Para Helcio Aunhão, diretor de novos negócios de mobilidade da Siemens, não há dados o suficiente para se falar em retorno do investimento. "É um projeto novo, sem um histórico de resultados no país. Estamos em uma situação de ter de aceitar um estudo de demanda sem saber a sua base", diz ele.

A companhia está pleiteando que seja determinada uma demanda mínima, abaixo da qual o governo federal assuma o risco, como foi feito na Parceria Público-Privada (PPP) da Linha 4 do metrô de São Paulo. No projeto paulista, o governo estadual cobrirá a diferença entre a demanda real e a esperada, mas em caso de movimento maior de passageiros, o poder público também tem participação nos lucros.

Segundo o consultor Carlos de Faro Passos, professor da Fundação Getulio Vargas (FGV/SP), por não haver o projeto básico, o custo também é uma variável de risco no projeto. "Apenas com um projeto referencial não é possível dizer se no fim o custo vai ser de R$ 30 bilhões ou de R$ 70 bilhões."
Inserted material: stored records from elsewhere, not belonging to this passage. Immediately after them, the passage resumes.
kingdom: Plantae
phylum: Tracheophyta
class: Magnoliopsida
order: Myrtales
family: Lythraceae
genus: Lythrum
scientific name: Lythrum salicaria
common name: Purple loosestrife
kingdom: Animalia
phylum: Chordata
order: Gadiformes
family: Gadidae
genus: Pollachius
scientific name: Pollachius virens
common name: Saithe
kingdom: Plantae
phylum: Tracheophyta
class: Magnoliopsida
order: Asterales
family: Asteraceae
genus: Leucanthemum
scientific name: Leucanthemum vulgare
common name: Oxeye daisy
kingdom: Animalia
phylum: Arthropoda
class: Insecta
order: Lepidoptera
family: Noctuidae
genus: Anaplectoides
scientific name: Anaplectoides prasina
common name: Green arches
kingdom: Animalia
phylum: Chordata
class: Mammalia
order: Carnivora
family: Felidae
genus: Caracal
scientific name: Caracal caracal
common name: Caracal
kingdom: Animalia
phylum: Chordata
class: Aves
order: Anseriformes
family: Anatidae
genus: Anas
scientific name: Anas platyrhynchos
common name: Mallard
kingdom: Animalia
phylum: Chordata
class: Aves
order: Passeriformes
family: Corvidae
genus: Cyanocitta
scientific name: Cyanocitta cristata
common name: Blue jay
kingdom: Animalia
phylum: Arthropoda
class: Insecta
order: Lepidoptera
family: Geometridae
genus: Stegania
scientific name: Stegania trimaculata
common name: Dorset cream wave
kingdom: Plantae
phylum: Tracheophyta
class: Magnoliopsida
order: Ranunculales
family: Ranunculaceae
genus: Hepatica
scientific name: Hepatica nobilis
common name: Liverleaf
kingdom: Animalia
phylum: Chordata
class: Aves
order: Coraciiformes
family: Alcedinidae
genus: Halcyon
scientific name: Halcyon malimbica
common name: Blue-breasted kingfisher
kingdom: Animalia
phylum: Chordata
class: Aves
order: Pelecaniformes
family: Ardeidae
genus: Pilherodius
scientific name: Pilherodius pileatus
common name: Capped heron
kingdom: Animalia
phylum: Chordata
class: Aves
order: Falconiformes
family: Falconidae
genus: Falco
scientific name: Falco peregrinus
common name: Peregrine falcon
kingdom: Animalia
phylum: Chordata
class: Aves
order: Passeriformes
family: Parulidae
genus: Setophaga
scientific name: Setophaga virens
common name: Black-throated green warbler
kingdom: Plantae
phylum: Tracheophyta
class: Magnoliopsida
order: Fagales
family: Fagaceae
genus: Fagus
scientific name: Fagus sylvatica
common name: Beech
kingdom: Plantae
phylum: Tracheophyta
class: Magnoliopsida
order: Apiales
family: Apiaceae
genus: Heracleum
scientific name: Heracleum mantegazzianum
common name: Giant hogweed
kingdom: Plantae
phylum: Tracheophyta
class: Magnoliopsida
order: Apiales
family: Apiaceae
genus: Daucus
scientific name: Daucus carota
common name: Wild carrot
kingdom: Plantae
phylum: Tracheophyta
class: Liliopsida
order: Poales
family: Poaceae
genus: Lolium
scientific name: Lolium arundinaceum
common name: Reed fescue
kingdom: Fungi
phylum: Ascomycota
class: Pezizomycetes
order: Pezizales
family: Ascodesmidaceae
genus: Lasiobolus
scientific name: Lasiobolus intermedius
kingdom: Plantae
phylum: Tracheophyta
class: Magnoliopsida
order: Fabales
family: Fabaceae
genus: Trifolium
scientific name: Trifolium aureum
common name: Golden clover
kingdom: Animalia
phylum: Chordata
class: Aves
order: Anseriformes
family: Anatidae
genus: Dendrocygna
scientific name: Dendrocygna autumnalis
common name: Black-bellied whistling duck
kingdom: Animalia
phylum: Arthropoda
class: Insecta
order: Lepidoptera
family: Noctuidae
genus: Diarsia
Para o representante de um dos consórcios, um problema grave é que o governo cobrirá os custos de desapropriação e licenciamento, mas apenas do traçado sugerido pelo estudo inicial - que foi apresentado antes da liberação dos estudos geológicos. Para a empresa, os custos decorrentes de qualquer mudança de traçado - e sua proposta já apontou várias alterações - ficarão a cargo do concessionário se superar o valor estimado pelo governo.

O diretor da Siemens explica que as empresas estão preparando suas propostas em cima do projeto referencial, mas será necessário ao menos um ano para que o consórcio vencedor prepare o projeto definitivo do trem-bala. "Só a partir disso é que vamos ter o custo real do empreendimento", afirmou.